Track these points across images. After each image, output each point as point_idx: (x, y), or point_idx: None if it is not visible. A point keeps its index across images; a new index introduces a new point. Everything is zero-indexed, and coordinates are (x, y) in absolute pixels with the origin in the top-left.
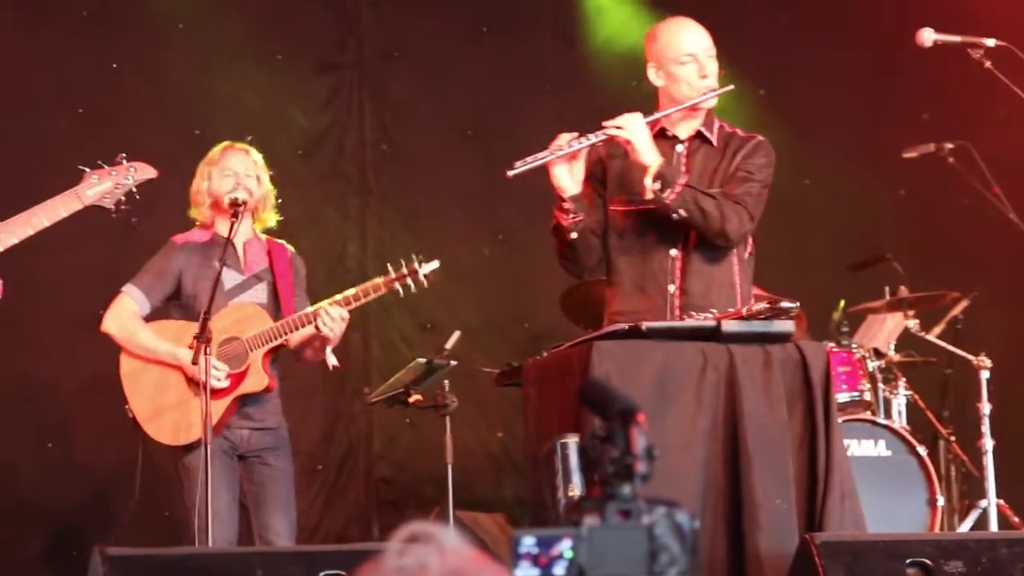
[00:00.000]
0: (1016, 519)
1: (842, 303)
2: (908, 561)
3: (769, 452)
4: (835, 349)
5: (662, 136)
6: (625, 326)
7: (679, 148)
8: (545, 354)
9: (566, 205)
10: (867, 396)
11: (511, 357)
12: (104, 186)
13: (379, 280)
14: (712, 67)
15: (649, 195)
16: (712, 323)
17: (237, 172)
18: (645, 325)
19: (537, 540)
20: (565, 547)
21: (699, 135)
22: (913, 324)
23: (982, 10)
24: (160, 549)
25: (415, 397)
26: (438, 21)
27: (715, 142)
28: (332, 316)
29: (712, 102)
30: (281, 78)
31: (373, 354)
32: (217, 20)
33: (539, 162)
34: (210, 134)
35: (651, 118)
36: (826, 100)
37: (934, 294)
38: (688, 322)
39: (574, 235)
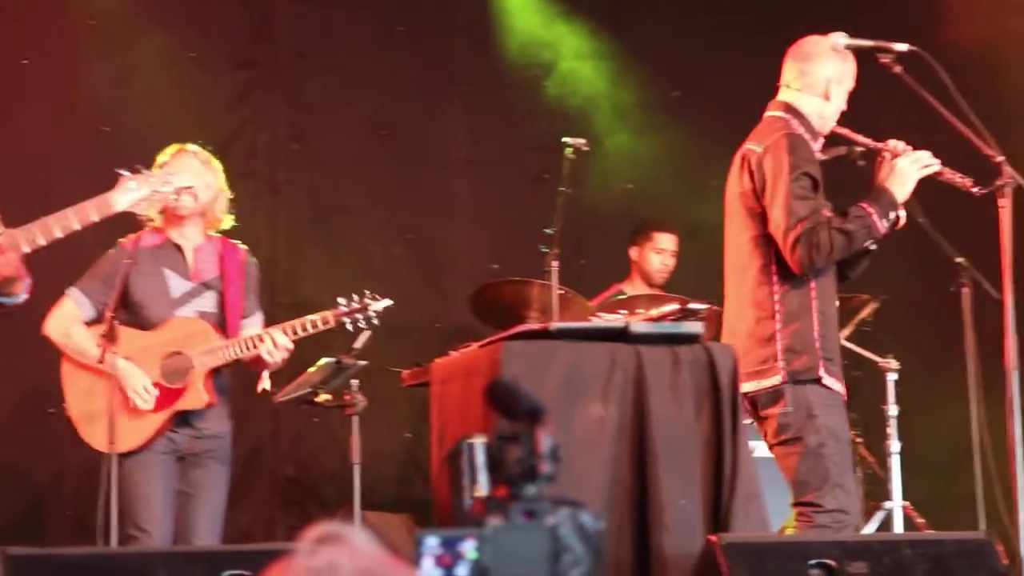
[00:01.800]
0: (921, 520)
1: None
2: (812, 562)
3: (675, 452)
4: None
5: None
6: (535, 326)
7: None
8: (453, 354)
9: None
10: None
11: (422, 357)
12: (140, 193)
13: (328, 313)
14: None
15: (902, 221)
16: (621, 324)
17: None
18: (553, 326)
19: (441, 540)
20: (469, 547)
21: None
22: None
23: (895, 15)
24: (61, 549)
25: (323, 397)
26: (352, 20)
27: None
28: (278, 345)
29: None
30: (193, 76)
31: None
32: (129, 16)
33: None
34: (120, 131)
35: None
36: (742, 104)
37: (843, 296)
38: (596, 323)
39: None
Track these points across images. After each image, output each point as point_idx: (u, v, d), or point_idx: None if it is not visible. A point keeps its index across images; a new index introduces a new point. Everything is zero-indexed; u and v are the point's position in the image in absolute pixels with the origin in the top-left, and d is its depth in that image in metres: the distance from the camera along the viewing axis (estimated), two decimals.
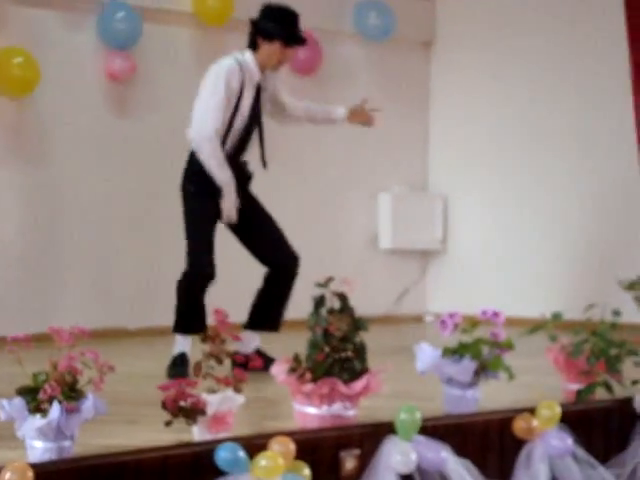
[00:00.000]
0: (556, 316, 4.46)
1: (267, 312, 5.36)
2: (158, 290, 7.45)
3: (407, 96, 8.73)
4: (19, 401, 3.10)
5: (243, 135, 5.30)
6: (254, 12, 7.75)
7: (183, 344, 5.27)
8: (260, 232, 5.36)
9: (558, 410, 4.05)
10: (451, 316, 4.13)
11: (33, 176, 6.94)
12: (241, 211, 5.29)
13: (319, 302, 3.85)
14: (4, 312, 6.73)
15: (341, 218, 8.41)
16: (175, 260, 7.58)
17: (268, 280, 5.32)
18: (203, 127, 5.21)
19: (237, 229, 5.38)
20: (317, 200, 8.23)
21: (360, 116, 5.60)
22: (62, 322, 3.37)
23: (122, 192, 7.32)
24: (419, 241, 8.71)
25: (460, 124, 8.71)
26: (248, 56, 5.27)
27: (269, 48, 5.23)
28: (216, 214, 5.27)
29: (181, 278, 5.36)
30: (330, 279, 3.85)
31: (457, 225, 8.75)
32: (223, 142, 5.24)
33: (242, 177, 5.33)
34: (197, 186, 5.29)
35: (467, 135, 8.67)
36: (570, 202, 8.21)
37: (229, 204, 5.21)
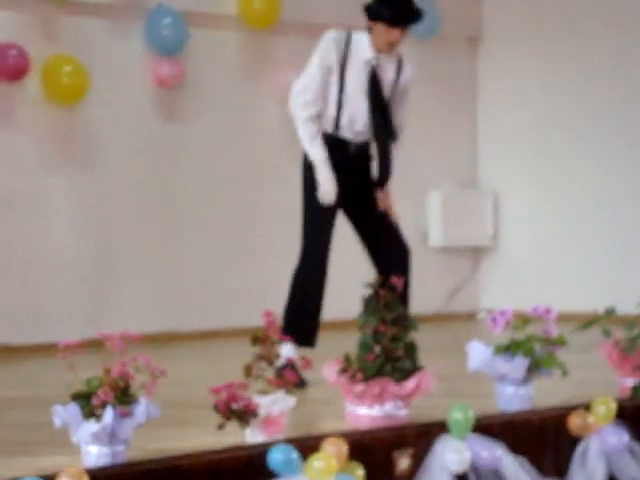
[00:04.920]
0: (609, 311, 4.42)
1: None
2: (209, 293, 7.50)
3: (455, 93, 8.70)
4: (73, 407, 3.14)
5: (360, 119, 5.00)
6: (301, 14, 7.82)
7: (289, 350, 4.81)
8: (374, 220, 5.09)
9: (613, 406, 4.02)
10: (502, 313, 4.11)
11: (84, 182, 7.02)
12: (358, 199, 5.07)
13: (369, 302, 3.85)
14: (56, 318, 6.81)
15: None
16: (227, 263, 7.66)
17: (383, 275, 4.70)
18: (293, 97, 5.00)
19: (353, 218, 5.12)
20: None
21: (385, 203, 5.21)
22: (115, 327, 3.40)
23: (170, 198, 7.37)
24: (470, 238, 8.67)
25: (509, 119, 8.65)
26: (362, 35, 5.03)
27: (376, 29, 4.97)
28: (335, 205, 5.01)
29: (294, 272, 5.00)
30: (380, 279, 3.84)
31: (508, 221, 8.70)
32: (336, 124, 5.00)
33: (360, 164, 5.09)
34: (313, 171, 5.02)
35: (516, 130, 8.61)
36: (623, 195, 8.13)
37: (321, 184, 4.93)
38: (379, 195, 5.11)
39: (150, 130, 7.27)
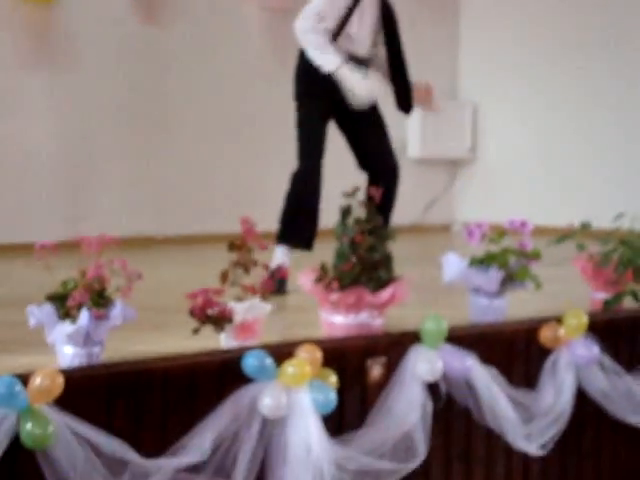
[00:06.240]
0: (585, 225, 4.44)
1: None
2: (188, 198, 7.48)
3: (437, 5, 8.61)
4: (49, 307, 3.14)
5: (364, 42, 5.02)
6: None
7: (281, 256, 4.95)
8: (366, 135, 5.14)
9: (585, 319, 4.06)
10: (479, 226, 4.12)
11: (63, 81, 6.93)
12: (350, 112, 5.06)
13: (346, 212, 3.85)
14: (34, 218, 6.79)
15: None
16: (204, 167, 7.62)
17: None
18: (303, 17, 4.92)
19: (345, 127, 5.15)
20: None
21: (424, 99, 5.36)
22: (91, 230, 3.39)
23: (152, 97, 7.30)
24: (448, 150, 8.66)
25: (491, 31, 8.58)
26: None
27: None
28: (326, 114, 5.04)
29: (292, 178, 5.03)
30: (357, 189, 3.83)
31: (486, 134, 8.69)
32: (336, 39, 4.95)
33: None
34: (306, 86, 5.04)
35: (498, 42, 8.55)
36: (600, 109, 8.12)
37: (354, 88, 4.93)
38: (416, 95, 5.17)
39: (128, 28, 7.17)
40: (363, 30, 5.03)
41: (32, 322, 3.16)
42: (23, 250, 6.12)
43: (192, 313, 3.40)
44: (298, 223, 5.00)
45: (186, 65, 7.42)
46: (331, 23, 4.94)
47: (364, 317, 3.75)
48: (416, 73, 8.64)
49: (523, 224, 4.14)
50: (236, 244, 3.51)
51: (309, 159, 5.00)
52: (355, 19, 4.98)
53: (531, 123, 8.45)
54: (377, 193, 3.84)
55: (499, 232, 4.07)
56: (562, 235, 4.40)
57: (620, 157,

----------

* **Work instructions**: A faithful, complete copy of the records above is required, one that contains no pictures.

* **Written response**:
Track these points across images. After each image, output each point as point_idx: (x, y), or point_idx: None if it is not visible. A point keeps its index across images; a new index introduces a new point. Everything is zero-indexed, and coordinates are (x, y) in absolute pixels with the origin in the top-left.
[00:00.000]
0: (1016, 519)
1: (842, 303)
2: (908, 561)
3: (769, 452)
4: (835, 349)
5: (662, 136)
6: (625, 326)
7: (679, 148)
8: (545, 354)
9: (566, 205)
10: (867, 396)
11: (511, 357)
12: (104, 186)
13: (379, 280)
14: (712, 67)
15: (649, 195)
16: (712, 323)
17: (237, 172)
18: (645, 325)
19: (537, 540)
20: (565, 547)
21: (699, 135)
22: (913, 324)
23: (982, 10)
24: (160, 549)
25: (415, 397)
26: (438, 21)
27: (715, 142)
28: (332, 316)
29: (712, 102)
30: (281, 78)
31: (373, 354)
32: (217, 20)
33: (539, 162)
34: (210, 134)
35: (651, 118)
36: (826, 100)
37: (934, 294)
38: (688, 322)
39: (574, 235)
[00:01.800]
0: (921, 520)
1: None
2: (812, 562)
3: (675, 452)
4: None
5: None
6: (535, 326)
7: None
8: (453, 354)
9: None
10: None
11: (422, 357)
12: (140, 193)
13: (328, 313)
14: None
15: (902, 221)
16: (621, 324)
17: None
18: (553, 326)
19: (441, 540)
20: (469, 547)
21: None
22: None
23: (895, 15)
24: (61, 549)
25: (323, 397)
26: (352, 20)
27: None
28: (278, 345)
29: None
30: (193, 76)
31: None
32: (129, 16)
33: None
34: (120, 131)
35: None
36: (742, 104)
37: (843, 296)
38: (596, 323)
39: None
Track these points across images. After each image, output each point as point_idx: (u, v, d), or point_idx: None if it is not visible. A point keeps its index across images; a new index introduces a new point. Everything is zero-indexed; u and v are the point's position in the image in absolute pixels with the origin in the top-left, and d is its depth in that image in metres: the distance from the camera along the viewing axis (estimated), two decimals.
[00:00.000]
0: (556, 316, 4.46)
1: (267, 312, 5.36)
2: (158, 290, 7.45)
3: (407, 96, 8.73)
4: (19, 401, 3.10)
5: (243, 135, 5.30)
6: (254, 12, 7.75)
7: (183, 344, 5.27)
8: (260, 232, 5.36)
9: (558, 410, 4.05)
10: (451, 316, 4.13)
11: (33, 176, 6.94)
12: (241, 211, 5.29)
13: (319, 302, 3.85)
14: (4, 312, 6.73)
15: (341, 218, 8.41)
16: (175, 260, 7.58)
17: (268, 280, 5.32)
18: (203, 127, 5.21)
19: (237, 229, 5.38)
20: (317, 200, 8.23)
21: (360, 116, 5.60)
22: (62, 322, 3.37)
23: (122, 192, 7.32)
24: (419, 241, 8.71)
25: (460, 124, 8.71)
26: (248, 56, 5.27)
27: (269, 48, 5.23)
28: (216, 214, 5.27)
29: (181, 278, 5.36)
30: (330, 279, 3.85)
31: (457, 225, 8.75)
32: (223, 142, 5.24)
33: (242, 177, 5.33)
34: (197, 186, 5.29)
35: (467, 135, 8.67)
36: (570, 202, 8.21)
37: (229, 204, 5.21)
[00:04.920]
0: (609, 311, 4.42)
1: None
2: (209, 293, 7.50)
3: (455, 93, 8.70)
4: (73, 407, 3.14)
5: (360, 119, 5.00)
6: (301, 14, 7.82)
7: (289, 350, 4.81)
8: (374, 220, 5.09)
9: (613, 406, 4.02)
10: (502, 313, 4.11)
11: (84, 182, 7.02)
12: (358, 199, 5.07)
13: (369, 302, 3.85)
14: (56, 318, 6.81)
15: None
16: (227, 263, 7.66)
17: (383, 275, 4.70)
18: (293, 97, 5.00)
19: (353, 218, 5.12)
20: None
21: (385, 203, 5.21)
22: (115, 327, 3.40)
23: (170, 198, 7.37)
24: (470, 238, 8.67)
25: (509, 119, 8.65)
26: (362, 35, 5.03)
27: (376, 29, 4.97)
28: (335, 205, 5.01)
29: (294, 272, 5.00)
30: (380, 279, 3.84)
31: (508, 221, 8.70)
32: (336, 124, 5.00)
33: (360, 164, 5.09)
34: (313, 171, 5.02)
35: (516, 130, 8.61)
36: (623, 195, 8.13)
37: (321, 184, 4.93)
38: (379, 195, 5.11)
39: (150, 130, 7.27)
[00:06.240]
0: (585, 225, 4.44)
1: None
2: (188, 198, 7.48)
3: (437, 5, 8.61)
4: (49, 307, 3.14)
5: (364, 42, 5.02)
6: None
7: (281, 256, 4.95)
8: (366, 135, 5.14)
9: (585, 319, 4.06)
10: (479, 226, 4.12)
11: (63, 81, 6.93)
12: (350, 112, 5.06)
13: (346, 212, 3.85)
14: (34, 218, 6.79)
15: None
16: (204, 167, 7.62)
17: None
18: (303, 17, 4.92)
19: (345, 127, 5.15)
20: None
21: (424, 99, 5.36)
22: (91, 230, 3.39)
23: (152, 97, 7.30)
24: (448, 150, 8.66)
25: (491, 31, 8.58)
26: None
27: None
28: (326, 114, 5.04)
29: (292, 178, 5.03)
30: (357, 189, 3.83)
31: (486, 134, 8.69)
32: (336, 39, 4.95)
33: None
34: (306, 86, 5.04)
35: (498, 42, 8.55)
36: (600, 109, 8.12)
37: (354, 88, 4.93)
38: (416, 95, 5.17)
39: (128, 28, 7.17)
40: (363, 30, 5.03)
41: (32, 322, 3.16)
42: (23, 250, 6.12)
43: (192, 313, 3.40)
44: (298, 223, 5.00)
45: (186, 65, 7.42)
46: (331, 23, 4.94)
47: (364, 317, 3.75)
48: (416, 73, 8.64)
49: (523, 224, 4.14)
50: (236, 244, 3.51)
51: (309, 159, 5.00)
52: (355, 19, 4.98)
53: (531, 123, 8.45)
54: (377, 193, 3.84)
55: (499, 232, 4.07)
56: (562, 235, 4.40)
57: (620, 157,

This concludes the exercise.